Answer Block
An analysis of The Second Coming by W.B. Yeats focuses on how the poem’s form, symbolism, and historical context work together to convey its message about societal upheaval. Yeats wrote the poem during a period of global violence and political unrest, which directly shapes its bleak, apocalyptic tone. The poem’s most recognizable symbols draw on Christian eschatology but subvert traditional ideas of redemption.
Next step: Jot down three words that come to mind when you read the poem’s title, then cross-reference them with the symbols listed later in this guide to spot gaps in your initial interpretation.
Key Takeaways
- The poem’s loose blank verse structure and lack of a regular rhyme scheme mirror the chaotic, unmoored state of the world it describes.
- Core themes include societal collapse, the failure of traditional authority, and the uncertainty of post-war global order.
- The poem’s central symbol of the rough beast does not represent a traditional Christian anti-Christ, but an entirely new, unknowable form of social organization.

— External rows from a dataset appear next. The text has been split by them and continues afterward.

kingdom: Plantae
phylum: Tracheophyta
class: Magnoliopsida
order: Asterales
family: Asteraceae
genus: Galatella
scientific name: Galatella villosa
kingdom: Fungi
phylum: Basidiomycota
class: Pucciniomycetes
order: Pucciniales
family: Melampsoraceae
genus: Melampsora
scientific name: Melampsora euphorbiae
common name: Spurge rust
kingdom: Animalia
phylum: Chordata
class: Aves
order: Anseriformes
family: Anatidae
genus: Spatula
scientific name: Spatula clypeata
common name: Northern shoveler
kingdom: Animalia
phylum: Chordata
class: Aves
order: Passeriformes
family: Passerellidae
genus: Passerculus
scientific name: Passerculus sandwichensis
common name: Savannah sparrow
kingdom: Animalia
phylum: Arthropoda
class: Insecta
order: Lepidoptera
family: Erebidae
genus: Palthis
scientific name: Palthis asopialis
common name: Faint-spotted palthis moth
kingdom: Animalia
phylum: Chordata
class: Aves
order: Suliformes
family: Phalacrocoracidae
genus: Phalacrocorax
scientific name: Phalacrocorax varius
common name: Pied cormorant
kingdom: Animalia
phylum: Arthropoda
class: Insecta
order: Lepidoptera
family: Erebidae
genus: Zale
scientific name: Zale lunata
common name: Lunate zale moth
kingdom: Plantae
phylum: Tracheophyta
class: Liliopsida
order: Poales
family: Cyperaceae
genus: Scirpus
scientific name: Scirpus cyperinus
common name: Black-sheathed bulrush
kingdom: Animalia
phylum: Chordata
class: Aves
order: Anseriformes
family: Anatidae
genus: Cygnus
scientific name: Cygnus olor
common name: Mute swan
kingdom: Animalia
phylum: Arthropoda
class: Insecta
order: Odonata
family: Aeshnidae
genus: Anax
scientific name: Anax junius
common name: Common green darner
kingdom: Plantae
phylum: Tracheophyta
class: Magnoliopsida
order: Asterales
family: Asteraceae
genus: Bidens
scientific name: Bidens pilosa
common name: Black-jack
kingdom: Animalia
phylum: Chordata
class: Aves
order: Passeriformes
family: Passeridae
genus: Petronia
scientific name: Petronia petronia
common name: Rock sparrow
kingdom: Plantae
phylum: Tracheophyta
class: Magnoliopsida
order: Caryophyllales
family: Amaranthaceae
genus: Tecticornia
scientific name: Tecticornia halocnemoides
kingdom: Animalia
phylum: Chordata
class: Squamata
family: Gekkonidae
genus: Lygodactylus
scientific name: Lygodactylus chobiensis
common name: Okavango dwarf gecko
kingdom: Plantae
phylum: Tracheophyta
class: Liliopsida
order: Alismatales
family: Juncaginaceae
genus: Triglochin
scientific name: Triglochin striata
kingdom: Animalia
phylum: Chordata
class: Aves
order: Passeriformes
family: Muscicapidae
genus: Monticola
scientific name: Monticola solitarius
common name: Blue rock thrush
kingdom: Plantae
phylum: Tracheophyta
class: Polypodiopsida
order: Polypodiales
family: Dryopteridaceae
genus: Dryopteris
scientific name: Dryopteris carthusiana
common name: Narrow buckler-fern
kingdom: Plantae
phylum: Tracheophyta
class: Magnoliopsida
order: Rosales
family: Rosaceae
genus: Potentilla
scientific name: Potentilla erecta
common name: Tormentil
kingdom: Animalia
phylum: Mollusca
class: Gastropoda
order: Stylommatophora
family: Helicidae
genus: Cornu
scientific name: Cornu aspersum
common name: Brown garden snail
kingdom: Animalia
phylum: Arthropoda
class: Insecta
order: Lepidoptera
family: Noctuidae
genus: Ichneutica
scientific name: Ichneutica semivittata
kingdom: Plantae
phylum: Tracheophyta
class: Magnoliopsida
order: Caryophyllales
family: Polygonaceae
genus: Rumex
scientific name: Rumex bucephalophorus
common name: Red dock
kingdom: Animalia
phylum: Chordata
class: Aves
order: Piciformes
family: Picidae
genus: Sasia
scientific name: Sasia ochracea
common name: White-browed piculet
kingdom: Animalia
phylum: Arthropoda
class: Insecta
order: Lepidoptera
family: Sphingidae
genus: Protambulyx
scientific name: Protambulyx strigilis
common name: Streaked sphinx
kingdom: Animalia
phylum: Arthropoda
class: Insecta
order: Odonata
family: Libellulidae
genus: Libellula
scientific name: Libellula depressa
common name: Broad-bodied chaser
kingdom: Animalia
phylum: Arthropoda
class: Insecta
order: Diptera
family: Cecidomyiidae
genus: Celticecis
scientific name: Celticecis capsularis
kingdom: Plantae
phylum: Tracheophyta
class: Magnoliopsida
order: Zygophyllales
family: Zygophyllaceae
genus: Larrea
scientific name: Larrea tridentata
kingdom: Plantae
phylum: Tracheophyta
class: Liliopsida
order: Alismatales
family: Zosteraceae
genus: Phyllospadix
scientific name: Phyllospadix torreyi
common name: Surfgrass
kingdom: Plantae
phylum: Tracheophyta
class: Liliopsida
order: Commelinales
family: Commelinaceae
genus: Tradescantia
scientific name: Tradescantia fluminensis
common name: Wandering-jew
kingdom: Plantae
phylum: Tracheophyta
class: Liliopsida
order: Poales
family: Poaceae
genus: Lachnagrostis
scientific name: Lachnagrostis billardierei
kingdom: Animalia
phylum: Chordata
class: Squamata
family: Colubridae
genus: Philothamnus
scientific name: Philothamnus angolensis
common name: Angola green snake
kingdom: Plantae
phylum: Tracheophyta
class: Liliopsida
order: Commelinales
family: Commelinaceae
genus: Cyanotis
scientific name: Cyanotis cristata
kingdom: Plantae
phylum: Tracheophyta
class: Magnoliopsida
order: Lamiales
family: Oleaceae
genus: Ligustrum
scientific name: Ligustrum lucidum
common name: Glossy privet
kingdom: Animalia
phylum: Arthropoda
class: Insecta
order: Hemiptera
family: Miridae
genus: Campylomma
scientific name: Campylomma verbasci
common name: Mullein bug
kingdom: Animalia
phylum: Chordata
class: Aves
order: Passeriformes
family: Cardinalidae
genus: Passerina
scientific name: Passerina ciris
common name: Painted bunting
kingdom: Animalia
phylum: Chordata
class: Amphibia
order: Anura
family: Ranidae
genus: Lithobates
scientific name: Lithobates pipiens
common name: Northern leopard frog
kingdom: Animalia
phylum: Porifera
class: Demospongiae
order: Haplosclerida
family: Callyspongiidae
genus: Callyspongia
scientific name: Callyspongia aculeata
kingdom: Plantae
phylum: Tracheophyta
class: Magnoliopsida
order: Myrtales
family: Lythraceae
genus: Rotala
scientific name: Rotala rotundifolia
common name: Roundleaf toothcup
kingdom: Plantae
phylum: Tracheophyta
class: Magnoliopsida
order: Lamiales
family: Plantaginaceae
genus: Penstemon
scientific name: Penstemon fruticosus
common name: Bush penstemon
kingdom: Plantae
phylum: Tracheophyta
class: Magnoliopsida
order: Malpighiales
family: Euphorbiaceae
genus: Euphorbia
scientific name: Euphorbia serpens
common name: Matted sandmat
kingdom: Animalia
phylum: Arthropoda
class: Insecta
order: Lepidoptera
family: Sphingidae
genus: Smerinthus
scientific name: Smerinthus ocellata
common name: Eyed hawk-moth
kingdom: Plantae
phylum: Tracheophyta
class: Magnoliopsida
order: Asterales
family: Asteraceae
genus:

- Yeats’ personal theory of historical cycles, which describes eras rising and falling every 2,000 years, underpins the poem’s narrative of a coming era shift.
20-Minute Plan and 60-Minute Plan
20-minute plan (last-minute class prep)
- Read the poem once, and highlight two images that feel most unsettling to you.
- Review the key takeaways above, and connect each highlighted image to one core theme.
- Write down one short question about a symbol you don’t understand to bring to class discussion.
60-minute plan (essay or exam prep)
- Read the poem twice, marking instances where the rhythm shifts or lines feel intentionally choppy.
- Look up two key historical events from 1918-1919, and note how each might have shaped Yeats’ sense of societal collapse.
- Outline one body paragraph that connects a specific image from the poem to one historical event you researched.
- Take the self-test in the exam kit below, and grade your responses using the rubric block criteria.
3-Step Study Plan
1. Context Review
Action: Research the immediate post-WWI context and Yeats’ personal views on historical cycles, taking 2-3 bullet point notes on each.
Output: A 5-sentence context blurb you can attach to any essay or short response about the poem.
2. Symbol Tracking
Action: List every major image from the poem, and write one 1-sentence interpretation for each based on class discussion and your own reading.
Output: A symbol reference sheet you can use for open-book quizzes and essay drafting.
3. Form Analysis
Action: Count the number of stresses per line, and note where the meter deviates from standard iambic pentameter.
Output: A 3-sentence analysis of how the poem’s form supports its thematic content, ready to insert into a longer essay.